You should use your estimateSizeFactors() line of code before performing the transformation, so that the size factors you calculate are used instead of being calculated inside the transformation function.

Answer: Inputting counts of zero into DESeq2
0
4.0 years ago by
Australia
piensaglobalmente10 wrote:

Hi Michael,

Therefore, the following two methods should be equivalent to estimate VST counts (well the DESeq call allows you to go on and do differential expression testing).

# calculate geometric means prior to estimate size factors

gm_mean = function(x, na.rm=TRUE){  exp(sum(log(x[x > 0]), na.rm=na.rm) / length(x))}
diagddsraw = phyloseq_to_deseq2(kostic, ~ DIAGNOSIS)
geoMeans = apply(counts(diagddsraw), 1, gm_mean)
diagdds = estimateSizeFactors(diagddsraw, geoMeans = geoMeans)
diagdds2 = DESeq(diagdds, fitType="local")
norm<-as.matrix(counts(diagdds2, normalized=TRUE))

Compared to:

diagddsraw = phyloseq_to_deseq2(kostic, ~ DIAGNOSIS)
geoMeans = apply(counts(diagddsraw), 1, gm_mean)
diagdds = estimateSizeFactors(diagddsraw, geoMeans = geoMeans)

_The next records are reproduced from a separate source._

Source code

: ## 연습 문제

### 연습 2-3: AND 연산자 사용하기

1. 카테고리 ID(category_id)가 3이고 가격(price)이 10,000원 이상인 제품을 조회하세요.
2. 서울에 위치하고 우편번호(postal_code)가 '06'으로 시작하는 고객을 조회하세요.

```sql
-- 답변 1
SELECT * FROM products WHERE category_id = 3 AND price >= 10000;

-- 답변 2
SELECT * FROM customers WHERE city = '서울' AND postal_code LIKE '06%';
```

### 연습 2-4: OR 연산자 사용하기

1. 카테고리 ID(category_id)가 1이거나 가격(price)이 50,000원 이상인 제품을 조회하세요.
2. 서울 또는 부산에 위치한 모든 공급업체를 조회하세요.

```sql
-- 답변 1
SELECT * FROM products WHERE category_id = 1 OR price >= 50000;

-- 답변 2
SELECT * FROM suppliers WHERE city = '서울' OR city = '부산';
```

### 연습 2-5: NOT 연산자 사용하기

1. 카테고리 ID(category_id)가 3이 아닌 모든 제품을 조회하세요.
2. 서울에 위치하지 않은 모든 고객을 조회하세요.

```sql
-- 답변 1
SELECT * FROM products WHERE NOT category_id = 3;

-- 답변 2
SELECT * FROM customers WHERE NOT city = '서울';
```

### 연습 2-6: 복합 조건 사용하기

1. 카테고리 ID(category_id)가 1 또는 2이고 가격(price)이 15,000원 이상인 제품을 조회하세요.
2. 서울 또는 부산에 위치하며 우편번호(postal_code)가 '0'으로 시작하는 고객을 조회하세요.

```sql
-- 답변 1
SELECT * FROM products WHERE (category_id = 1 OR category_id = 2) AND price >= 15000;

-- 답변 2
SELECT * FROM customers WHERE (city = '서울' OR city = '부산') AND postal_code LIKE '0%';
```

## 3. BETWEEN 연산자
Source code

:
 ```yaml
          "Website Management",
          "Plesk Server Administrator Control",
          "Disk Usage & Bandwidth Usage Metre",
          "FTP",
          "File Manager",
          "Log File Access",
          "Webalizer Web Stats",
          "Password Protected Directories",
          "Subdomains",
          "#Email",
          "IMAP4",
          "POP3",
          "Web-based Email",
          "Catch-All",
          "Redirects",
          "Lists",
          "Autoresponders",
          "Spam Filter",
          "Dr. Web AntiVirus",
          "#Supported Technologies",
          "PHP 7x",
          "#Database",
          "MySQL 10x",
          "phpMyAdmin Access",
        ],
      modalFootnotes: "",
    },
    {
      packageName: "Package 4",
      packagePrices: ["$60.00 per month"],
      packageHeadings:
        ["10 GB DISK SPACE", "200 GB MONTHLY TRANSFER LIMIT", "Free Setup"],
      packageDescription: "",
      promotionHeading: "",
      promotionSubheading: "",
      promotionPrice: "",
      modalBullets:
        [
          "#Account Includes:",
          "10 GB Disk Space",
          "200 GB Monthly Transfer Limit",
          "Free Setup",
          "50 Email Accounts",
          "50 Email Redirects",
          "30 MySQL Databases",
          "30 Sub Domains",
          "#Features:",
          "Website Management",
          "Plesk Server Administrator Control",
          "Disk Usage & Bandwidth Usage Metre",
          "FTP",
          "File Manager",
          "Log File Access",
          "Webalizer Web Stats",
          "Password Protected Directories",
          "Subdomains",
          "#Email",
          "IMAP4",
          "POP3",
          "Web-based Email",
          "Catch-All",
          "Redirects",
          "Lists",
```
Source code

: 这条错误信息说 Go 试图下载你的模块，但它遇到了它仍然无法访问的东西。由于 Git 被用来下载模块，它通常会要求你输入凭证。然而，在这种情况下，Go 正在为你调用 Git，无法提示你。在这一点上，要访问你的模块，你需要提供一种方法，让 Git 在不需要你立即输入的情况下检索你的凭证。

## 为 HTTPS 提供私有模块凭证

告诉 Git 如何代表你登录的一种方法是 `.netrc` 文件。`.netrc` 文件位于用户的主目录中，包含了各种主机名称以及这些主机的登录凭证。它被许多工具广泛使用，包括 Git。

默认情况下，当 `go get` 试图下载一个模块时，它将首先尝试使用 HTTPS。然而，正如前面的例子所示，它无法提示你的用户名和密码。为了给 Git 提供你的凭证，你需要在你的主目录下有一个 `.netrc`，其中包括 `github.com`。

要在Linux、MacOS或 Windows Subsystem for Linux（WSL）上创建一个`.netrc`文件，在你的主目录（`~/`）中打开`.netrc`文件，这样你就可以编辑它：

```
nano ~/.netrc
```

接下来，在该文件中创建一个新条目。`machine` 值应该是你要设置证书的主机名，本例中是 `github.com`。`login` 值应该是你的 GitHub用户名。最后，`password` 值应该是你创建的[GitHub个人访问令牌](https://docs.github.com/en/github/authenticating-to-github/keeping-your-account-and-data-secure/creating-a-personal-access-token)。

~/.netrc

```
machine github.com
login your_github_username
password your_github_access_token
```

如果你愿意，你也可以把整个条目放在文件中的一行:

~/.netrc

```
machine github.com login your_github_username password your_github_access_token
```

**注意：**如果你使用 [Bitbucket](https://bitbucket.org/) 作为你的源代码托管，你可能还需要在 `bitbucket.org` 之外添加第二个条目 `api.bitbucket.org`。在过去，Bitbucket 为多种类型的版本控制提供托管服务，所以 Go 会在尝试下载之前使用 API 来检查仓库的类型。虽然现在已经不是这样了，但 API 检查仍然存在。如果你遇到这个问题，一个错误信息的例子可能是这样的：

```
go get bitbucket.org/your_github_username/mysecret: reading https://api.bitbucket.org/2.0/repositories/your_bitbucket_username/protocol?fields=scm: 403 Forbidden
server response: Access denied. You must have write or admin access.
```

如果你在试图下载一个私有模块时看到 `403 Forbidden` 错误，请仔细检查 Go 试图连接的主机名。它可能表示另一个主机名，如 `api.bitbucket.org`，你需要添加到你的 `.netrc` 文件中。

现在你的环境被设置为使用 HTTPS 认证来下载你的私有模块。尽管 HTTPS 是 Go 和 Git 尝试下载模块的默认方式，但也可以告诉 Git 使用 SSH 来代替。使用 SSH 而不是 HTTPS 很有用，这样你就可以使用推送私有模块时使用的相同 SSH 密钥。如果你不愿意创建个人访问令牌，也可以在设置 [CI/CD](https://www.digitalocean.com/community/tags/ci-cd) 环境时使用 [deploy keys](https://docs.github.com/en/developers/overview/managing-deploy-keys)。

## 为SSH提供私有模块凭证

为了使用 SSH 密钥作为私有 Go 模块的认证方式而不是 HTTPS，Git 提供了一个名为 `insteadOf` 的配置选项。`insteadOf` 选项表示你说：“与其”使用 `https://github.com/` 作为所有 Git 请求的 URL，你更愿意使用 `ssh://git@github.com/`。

vsd<-varianceStabilizingTransformation(diagdds, blind=TRUE, fitType="local")

However, how does one extract/calculate the normalized count values from the object vsd? Is there a specific extractor function for the class SummarizedExperiment to output the normalized counts and not just the size factors? For example, assay(vsd) only outputs the size factors.

Would one use the information in "3.11 Sample-/gene-dependent normalization factors?" The pdf does not explain how "normFactors" are calculated.

I also tried to use the raw counts and VST output to calculate the normalized counts like below, but they do not seem correct (they are all negative values).

select<-((counts(diagddsraw, normalized=FALSE)))[1:30]
select2<-assay(vsd)[select,][1:30]

cheers,

K

"the following two methods should be equivalent to estimate VST"

No. Please take the time to read the vignette and the help files for each function you have questions about:

?counts

?varianceStabilizingTransformation

counts(dds, normalized=TRUE) are not variance stabilized counts, this just divides each sample by the size factor.

Negative values are expected: if the common-scale counts are expected to be between 0 and 1, then on the log2 scale these are negative values. Remember these are not counts, but normalized and transformed counts.